On the set menu, scribbled up on a blackboard, is the promise of “Somerset faggots”. I order them, even though I know it’s a promise which can easily be broken. The real thing is a product of domestic pig-keeping and the imperative to use the whole animal once slaughtered, which means they have to be big on the inner wibbly bits of the animal that the unenlightened run screaming from, and especially liver. The very best I’ve ever had came from Neath Market, south Wales. Historically, along with parts of the West Midlands, it was the focus for domestic pig keeping going back to the 19th century and beyond, so faggots became a speciality. The ones here were not some prissy, toned-down version. They were properly offaly and strident, and came with a glossy onion gravy and, to remind us of the chef’s classical chops, a beautifully glazed dauphinoise. Have some greens on the side to balance everything out.

‘An elegant piece of patisserie’: chocolate and coffee éclair.
‘An elegant piece of patisserie’: chocolate and coffee éclair. Photograph: Karen Robinson/The Observer

The other main was a piece of turbot, cooked with due care and respect, with a gruyère and herb crust, and an honour guard of broad beans and new potatoes. It was all brought together by a thick, rust-coloured bouillabaisse sauce that was a proper whack of trawler and dock. In a good way. And so to dessert, where none of those well-juggled balls were dropped. A coffee, chocolate and hazelnut éclair was an elegant piece of patisserie, the work of a man who has made an awful lot of crisp, light choux buns in his time. There were the just-contained whorls of both coffee cream and vanilla, and the vital chocolate topping. Or have a scoop of their vanilla ice-cream, with meringue, chantilly and freshly glazed raspberries, for it is summer in one of the greenest counties of England, where the fruit and the dairy is in abundance and these things make total sense.

Which sums up the sweet joys of Augustus. It all makes sense. It is a quietly professional operation that does its job with grace and skill. I suppose if you wanted to rant at the terrible inequities of the world, you could go all 1968 and dismiss it as terribly bourgeois. To which I’d say: we’re in a courtyard in Taunton, opposite a hairdresser’s called Inside Out and a menswear shop called Astaire’s. Of course it’s bloody bourgeois, and so am I, your honour. Alternatively, you could just give yourself to it. Just come here to stop thinking about those iniquities, even if only for a couple of hours.

News bites

Oli Brown, chef founder of the Cantonese roast meats café Duck Duck Goose in south London’s Brixton, is undergoing a complete change of direction. Along with his partner Ruth Leigh, he is opening an outdoor restaurant with rooms at a farmhouse not far from Deal in Kent. From this month until the end of September, there will be a series of what they call ‘showcase events’ offering a hyper local, Italian-leaning menu. The restaurant proper will then open, housed under a vine and wisteria-clad pergola. There will be four bedrooms in the house (updownfarmhouse.com).

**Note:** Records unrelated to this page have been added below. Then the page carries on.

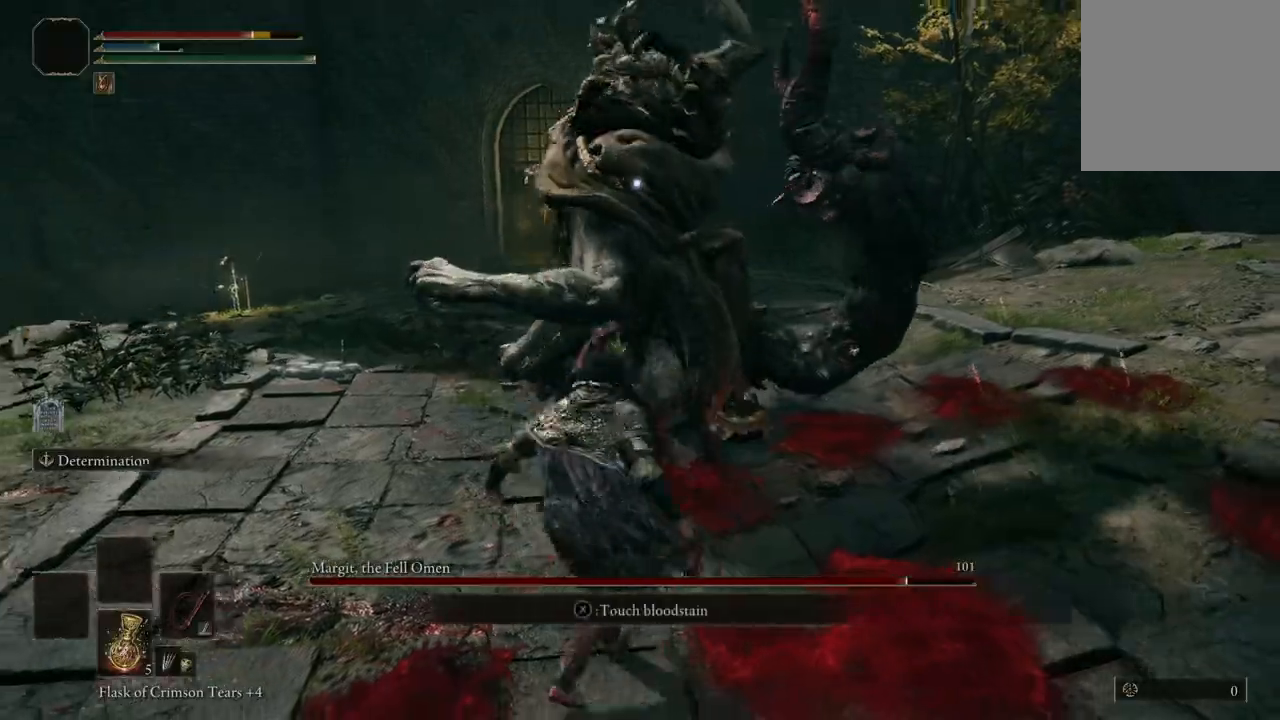
{"buttons": [], "left_stick": "up-left", "right_stick": "center", "events": [[33, "left_stick", "up-left"], [133, "B", "up"]]}
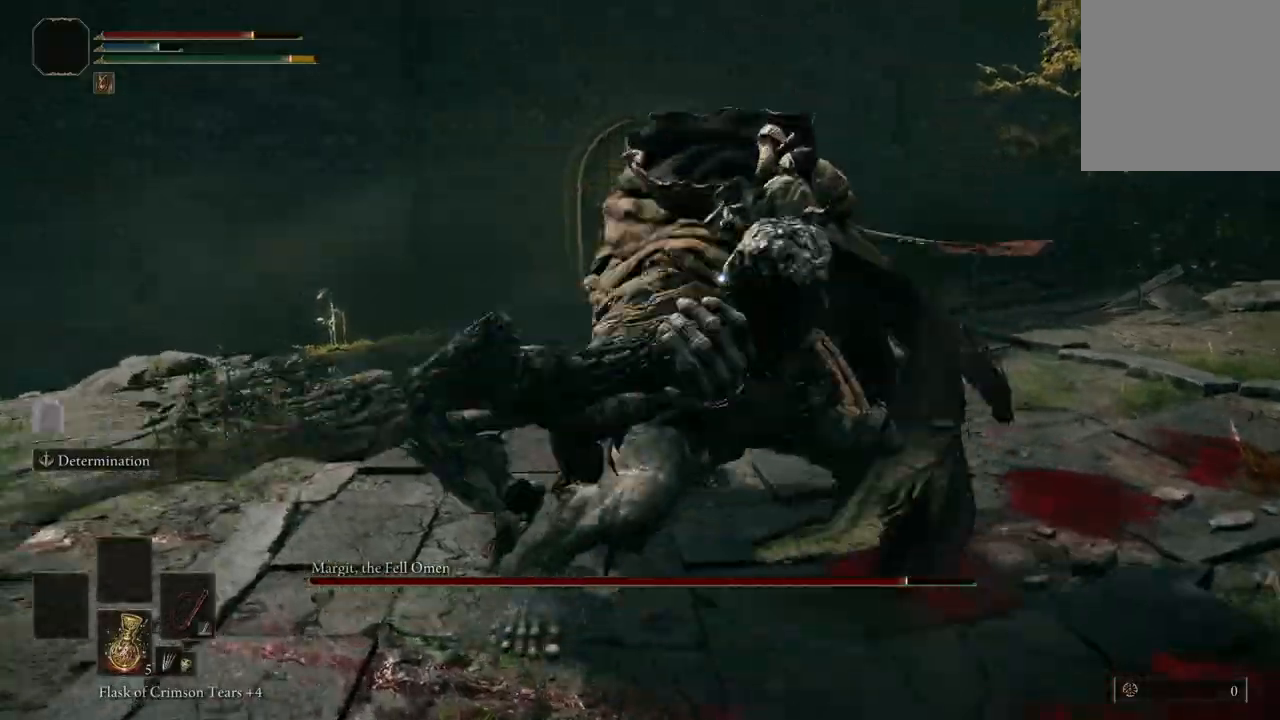
{"buttons": [], "left_stick": "up", "right_stick": "center", "events": [[267, "left_stick", "up"], [400, "A", "down"], [500, "A", "up"]]}
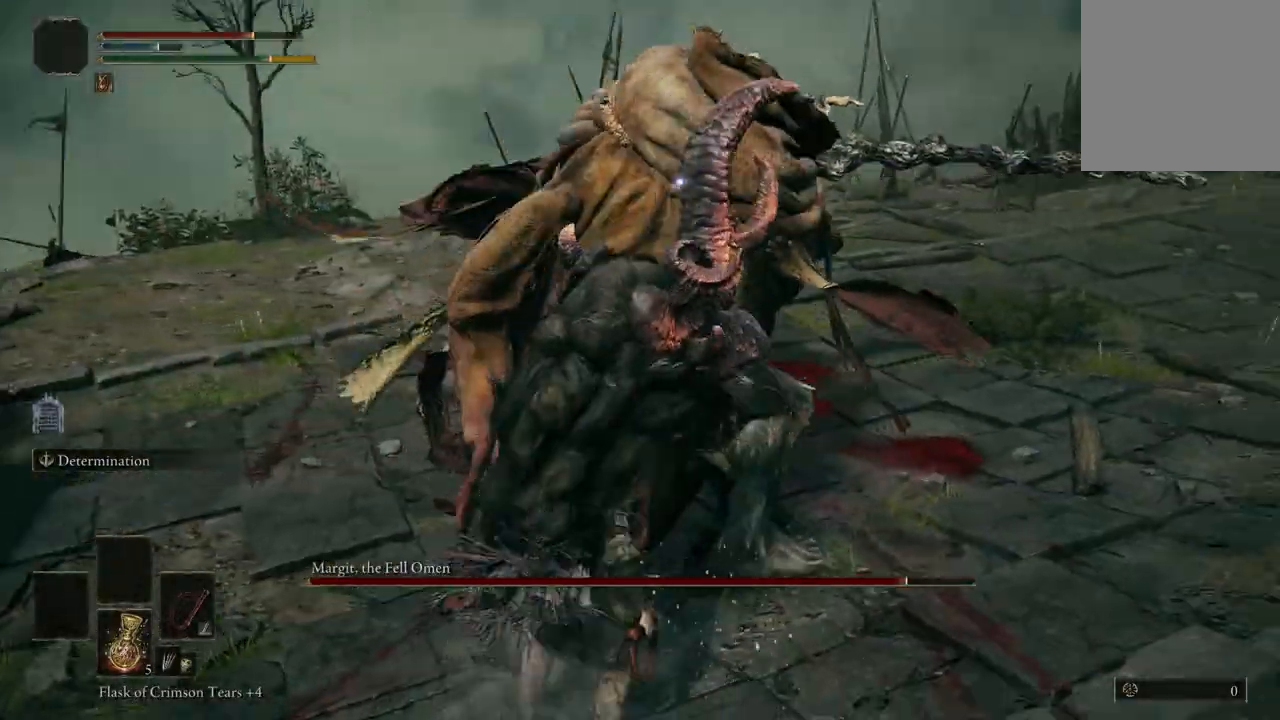
{"buttons": [], "left_stick": "center", "right_stick": "center", "events": [[33, "R2", "down"], [167, "R2", "up"], [333, "left_stick", "center"]]}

The Ottolenghi empire has added a Hummus at Home Kit to its mail-order offering. The kit boasts both dried and jarred chickpeas but, more importantly, to justify the £45 price tag, a set of other ingredients including Ottolenghi tahini, Aleppo chilli flakes and Palestinian za’atar. There’s also the option to add a branded gift box to the order. Visit ottolenghi.co.uk.

The famed le Manoir aux Quat’Saisons, chef Raymond Blanc’s luxury boutique hotel in Oxfordshire, has been granted planning permission for a major multimillion-pound development. There will be a total of 31 new buildings on the site, many of which will either house new suites or be part of a high-end spa. More intriguing for this column is the announcement that the development will include a new bistro. There is however, no firm date for when that will open (raymondblanc.com).